Listed entries:
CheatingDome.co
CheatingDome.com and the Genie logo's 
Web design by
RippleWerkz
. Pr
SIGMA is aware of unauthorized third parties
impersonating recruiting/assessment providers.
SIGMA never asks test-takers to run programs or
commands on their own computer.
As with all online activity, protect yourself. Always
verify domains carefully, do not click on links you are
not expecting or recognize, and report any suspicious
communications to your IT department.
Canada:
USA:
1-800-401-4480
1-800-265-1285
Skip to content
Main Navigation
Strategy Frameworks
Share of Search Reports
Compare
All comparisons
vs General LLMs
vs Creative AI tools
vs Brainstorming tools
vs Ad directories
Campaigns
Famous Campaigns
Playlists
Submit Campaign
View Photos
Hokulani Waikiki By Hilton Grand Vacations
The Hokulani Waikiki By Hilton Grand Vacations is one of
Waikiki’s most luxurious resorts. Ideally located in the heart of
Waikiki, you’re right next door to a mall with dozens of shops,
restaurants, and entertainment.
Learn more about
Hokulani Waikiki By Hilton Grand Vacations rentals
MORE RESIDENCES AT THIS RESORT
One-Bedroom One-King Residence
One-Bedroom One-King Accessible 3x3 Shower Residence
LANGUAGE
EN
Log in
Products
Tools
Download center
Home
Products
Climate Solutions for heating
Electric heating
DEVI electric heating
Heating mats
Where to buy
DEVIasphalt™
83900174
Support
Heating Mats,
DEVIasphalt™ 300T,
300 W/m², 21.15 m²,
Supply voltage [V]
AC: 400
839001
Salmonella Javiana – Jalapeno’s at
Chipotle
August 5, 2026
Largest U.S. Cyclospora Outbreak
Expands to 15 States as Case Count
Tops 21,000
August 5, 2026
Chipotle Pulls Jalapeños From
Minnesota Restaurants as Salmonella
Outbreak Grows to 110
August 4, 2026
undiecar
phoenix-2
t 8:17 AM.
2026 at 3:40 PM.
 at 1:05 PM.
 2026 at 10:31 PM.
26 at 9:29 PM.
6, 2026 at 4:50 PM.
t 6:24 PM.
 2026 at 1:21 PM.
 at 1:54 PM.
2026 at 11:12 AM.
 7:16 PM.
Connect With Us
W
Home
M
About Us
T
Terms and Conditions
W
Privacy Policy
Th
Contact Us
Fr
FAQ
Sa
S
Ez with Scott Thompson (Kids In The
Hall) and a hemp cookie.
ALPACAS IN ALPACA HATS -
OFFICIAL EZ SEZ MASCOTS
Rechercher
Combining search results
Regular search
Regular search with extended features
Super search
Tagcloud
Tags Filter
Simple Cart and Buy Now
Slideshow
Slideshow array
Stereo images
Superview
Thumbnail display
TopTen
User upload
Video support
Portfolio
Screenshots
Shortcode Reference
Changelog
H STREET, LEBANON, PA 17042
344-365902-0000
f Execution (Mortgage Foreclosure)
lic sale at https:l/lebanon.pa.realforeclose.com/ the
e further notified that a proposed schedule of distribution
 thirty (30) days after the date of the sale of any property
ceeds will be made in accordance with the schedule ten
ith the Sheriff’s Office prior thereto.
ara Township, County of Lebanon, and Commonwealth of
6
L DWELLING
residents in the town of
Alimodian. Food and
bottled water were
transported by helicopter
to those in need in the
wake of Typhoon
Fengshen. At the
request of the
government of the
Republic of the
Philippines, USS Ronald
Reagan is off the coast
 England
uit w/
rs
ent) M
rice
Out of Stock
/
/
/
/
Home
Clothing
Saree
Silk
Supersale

---

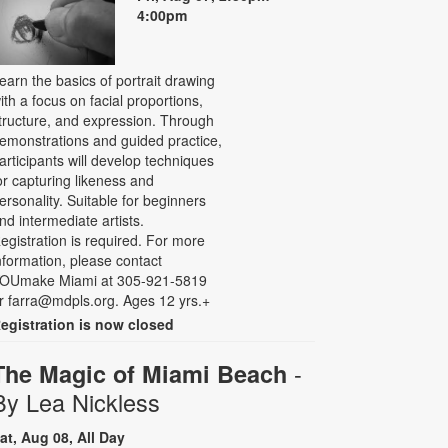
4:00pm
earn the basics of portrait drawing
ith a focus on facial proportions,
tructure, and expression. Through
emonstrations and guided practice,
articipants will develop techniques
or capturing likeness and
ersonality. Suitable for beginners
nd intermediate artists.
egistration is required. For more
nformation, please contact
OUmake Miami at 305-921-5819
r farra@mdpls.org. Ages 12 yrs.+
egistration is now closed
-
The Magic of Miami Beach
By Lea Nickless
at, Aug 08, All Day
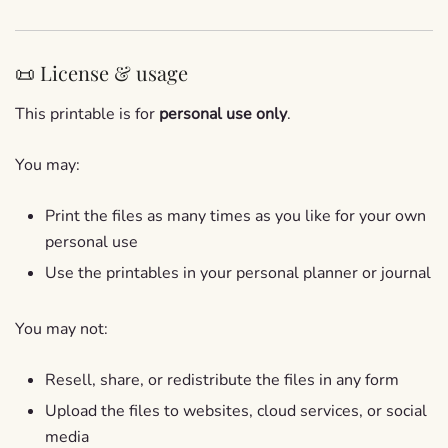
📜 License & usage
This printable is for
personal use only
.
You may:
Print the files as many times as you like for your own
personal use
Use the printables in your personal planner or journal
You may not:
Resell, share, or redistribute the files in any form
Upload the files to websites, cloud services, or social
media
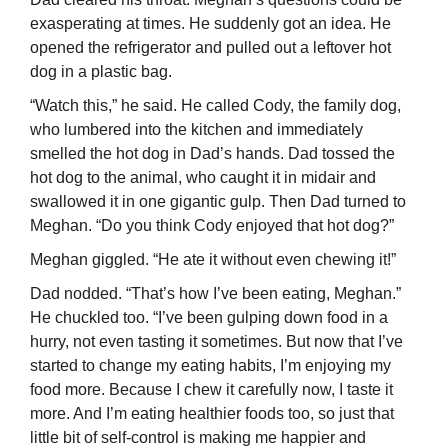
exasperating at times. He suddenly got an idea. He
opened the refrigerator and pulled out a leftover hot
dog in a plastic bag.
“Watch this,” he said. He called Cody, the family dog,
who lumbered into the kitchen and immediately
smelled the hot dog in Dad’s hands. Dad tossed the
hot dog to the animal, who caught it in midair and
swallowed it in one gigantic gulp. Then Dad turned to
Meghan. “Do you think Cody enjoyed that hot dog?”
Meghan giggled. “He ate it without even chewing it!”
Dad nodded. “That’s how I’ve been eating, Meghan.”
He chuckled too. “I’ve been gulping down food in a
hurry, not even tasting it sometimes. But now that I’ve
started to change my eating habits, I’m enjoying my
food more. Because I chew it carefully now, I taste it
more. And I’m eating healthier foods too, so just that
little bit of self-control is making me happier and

What the exercise asks:
Pull out every line of the material above that contains the string "egistration", copying each one in full. Treat uppercase and lowercase as different.

Written solution:
egistration is required. For more
egistration is now closed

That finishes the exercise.